Generation Gap è l’esperimento sociale di Rai4 con personaggi comuni forti. Ma manca un narratore sagace

pubblicato 12 Settembre 2016 aggiornato 1 Settembre 2020 20:20

Generation Gap è il primo segno di come si può autoprodurre su Rai4: con idee fattibili a bassissimo costo . Così darsi all’anti-talk diventa un passo obbligato per poter realizzare una trasmissione quotidiana, partita oggi alle 15.25.

Noi stessi, inizialmente, avevamo “toppato” interpretando l’annuncio casting di Rai4 come quello di un talk generazionale in studio. A Generation Gap i nip ci sono, ma li vediamo alle prese con un esperimento sociale, basato su oggetti cult che hanno caratterizzato le diverse epoche e che sono tirati fuori dal loro contesto. Il tutto in scenografie minimal movimentate da qualche effetto speciale.

Così è sicuramente sorprendente vedere un bambino meravigliarsi dinanzi a un videoregistratore, o una ruspante vecchina perplessa mentre le danno da mangiare del tofu. Tutto questo, insomma, sarebbe originale e divertente se fosse una rubrica all’interno di un programma come I migliori anni o di un salotto pomeridiano.

Invece qui è l’rvm che diventa programma, finendo già alla prima puntata per risultare ripetitivo.
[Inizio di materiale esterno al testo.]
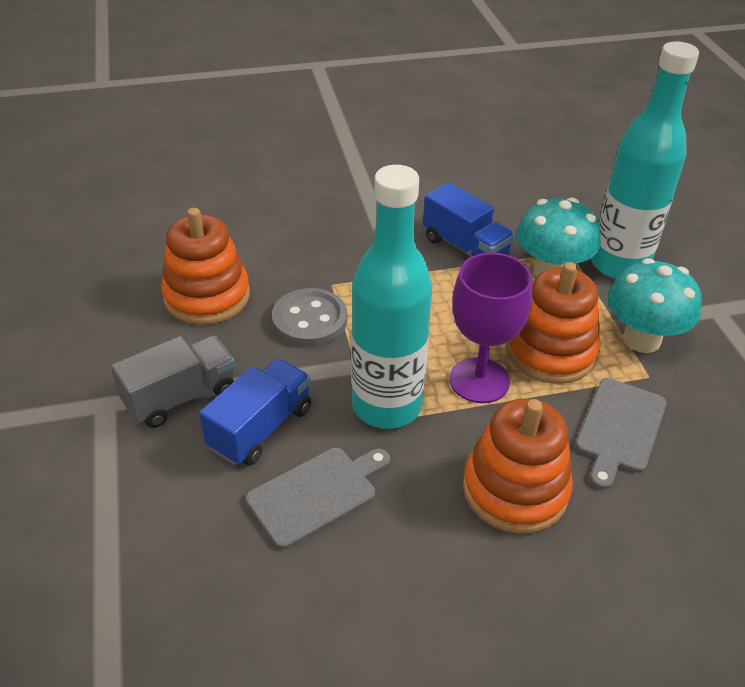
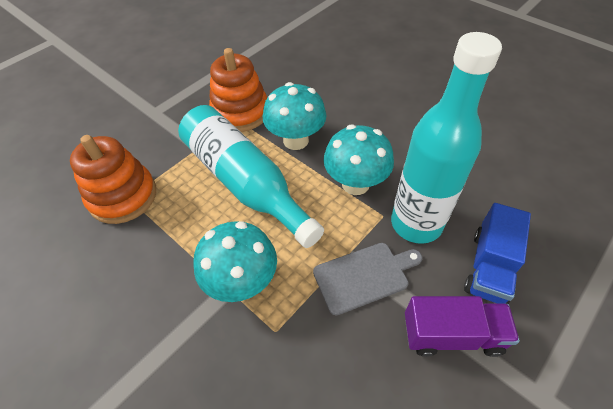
blue truck: 2 -> 1
grey button: 1 -> 0
grey cutting board: 2 -> 1
grey truck: 1 -> 0
orange stacking toy: 3 -> 2
purple goblet: 1 -> 0
purple truck: 0 -> 1
turquoise mushroom: 2 -> 3

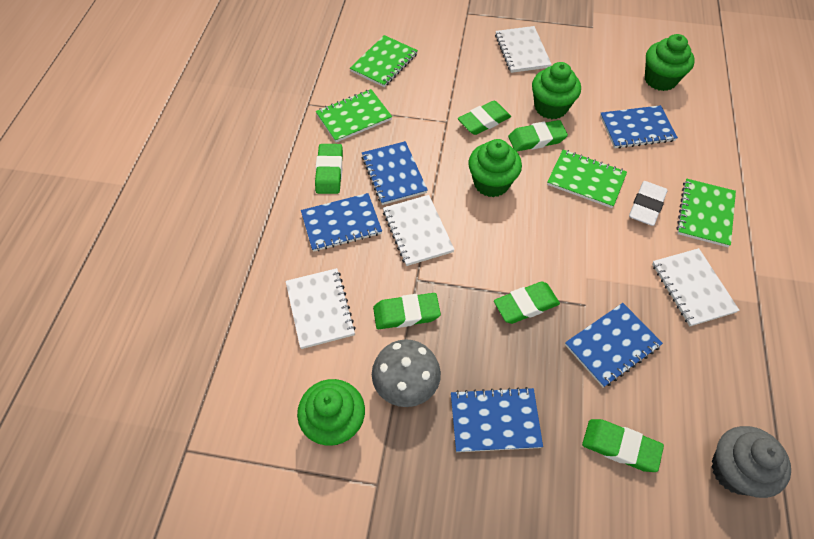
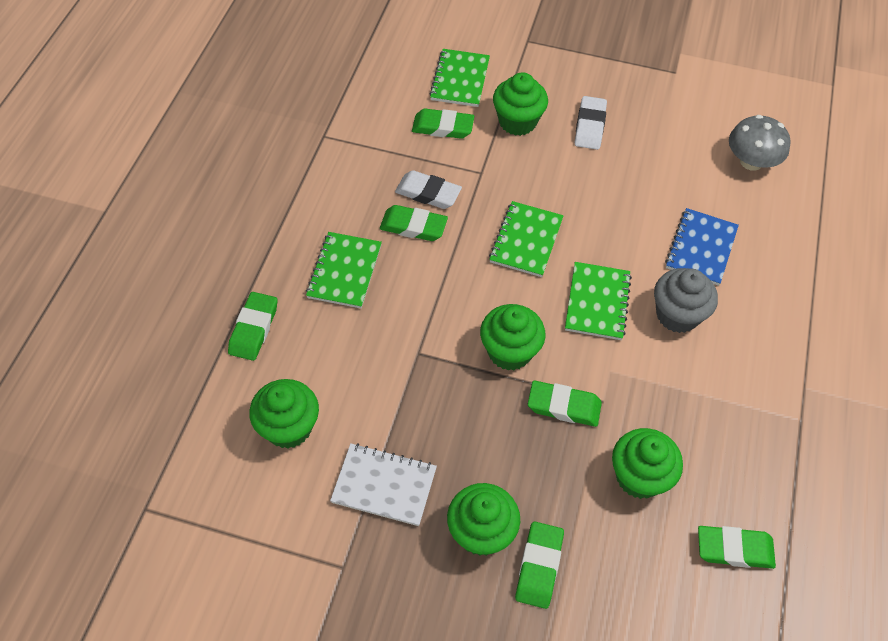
blue notebook: 5 -> 1
green cupcake: 4 -> 5
white eraser: 1 -> 2
white notebook: 4 -> 1

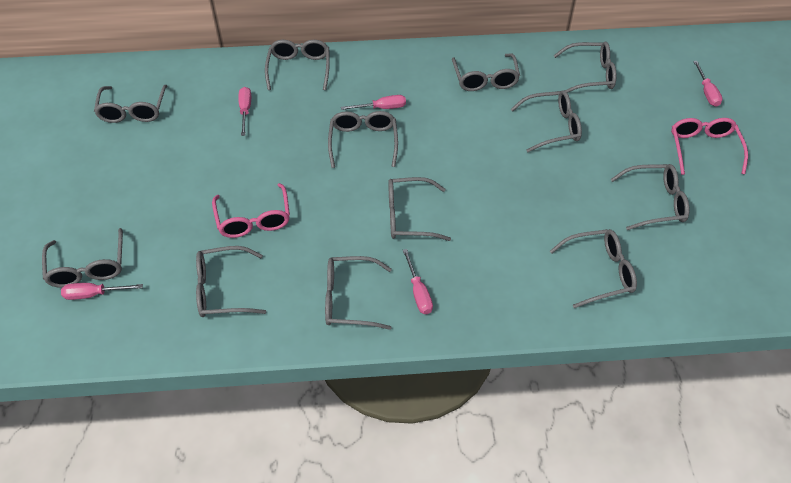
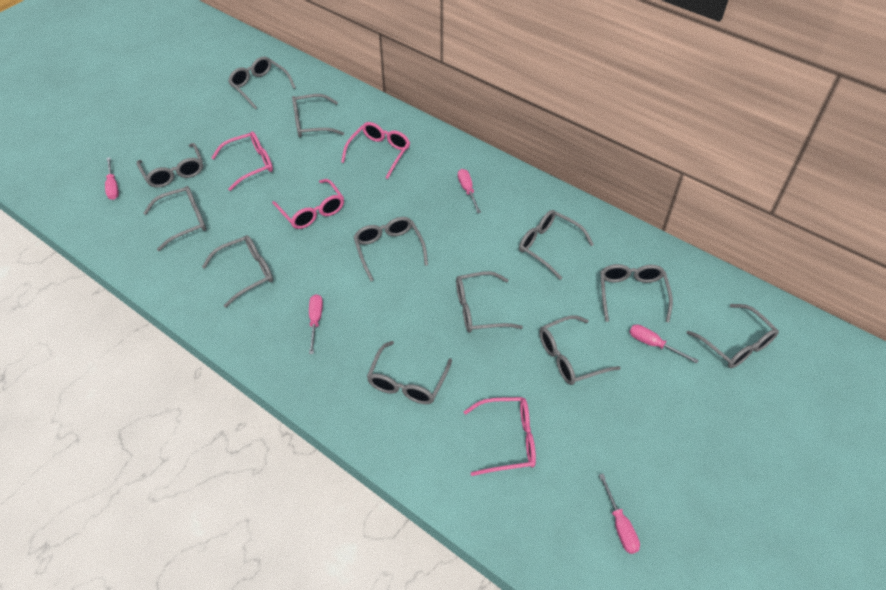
pink glasses: 2 -> 4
Alla fine, infatti, il luogo comune sull’anziano che non sarà mai vegano e sul nativo digitale dice già tutto al primo incontro. Per non parlare del rapper che si prende gioco della nonnina Rosina, un personaggio già cult che poteva essere meglio valorizzato.

Se ci fosse stato un espediente narrativo – un osservatore sagace à la Mammucari, chiamato dietro a una camera oscura a ironizzare sullo scontro generazionale – forse sarebbe stato più divertente anche per il pubblico (che, stando al target, dovrebbe essere ggiovane). Invece sentiamo solo una voce anonima che fa domande telefonate, a cui seguono risposte telefonate. Come la costruzione di un format ben più promettente negli intenti che negli esiti.